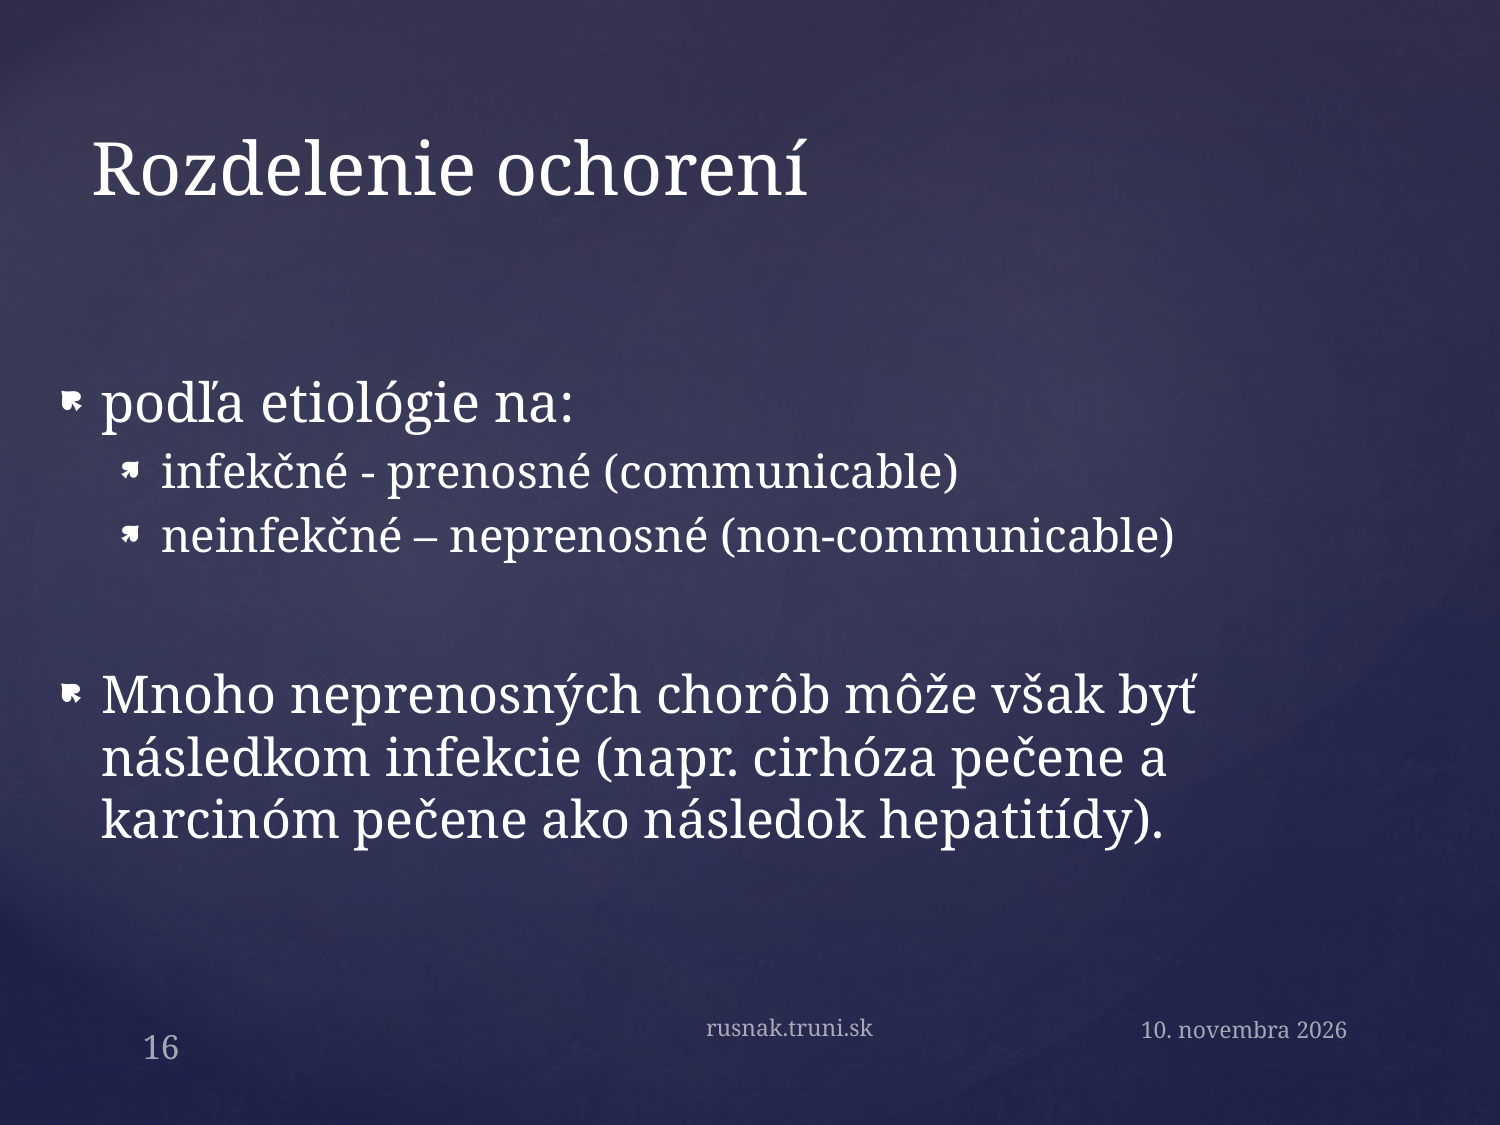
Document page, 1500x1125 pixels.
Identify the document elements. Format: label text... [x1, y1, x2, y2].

footer rusnak.truni.sk [690, 1009, 904, 1070]
slide_number 16 [127, 1009, 250, 1070]
slide_number 15. októbra 2020 [1092, 1009, 1363, 1070]
title Rozdelenie ochorení [76, 113, 1427, 218]
list podľa etiológie na: infekčné - prenosné (communicable) neinfekčné – neprenosné (non-communicable) Mnoho neprenosných chorôb môže však byť následkom infekcie (napr. cirhóza pečene a karcinóm pečene ako následok hepatitídy). [41, 314, 1350, 965]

====

WRITTEN TASK -> Please restate all of the listing above word for word, with no pictures.

TASK RESULT ->
Document page, 1500x1125 pixels.
Identify the document elements. Format: label text... [x1, y1, x2, y2].

footer rusnak.truni.sk [690, 1009, 904, 1070]
slide_number 16 [127, 1009, 250, 1070]
slide_number 15. októbra 2020 [1092, 1009, 1363, 1070]
title Rozdelenie ochorení [76, 113, 1427, 218]
list podľa etiológie na: infekčné - prenosné (communicable) neinfekčné – neprenosné (non-communicable) Mnoho neprenosných chorôb môže však byť následkom infekcie (napr. cirhóza pečene a karcinóm pečene ako následok hepatitídy). [41, 314, 1350, 965]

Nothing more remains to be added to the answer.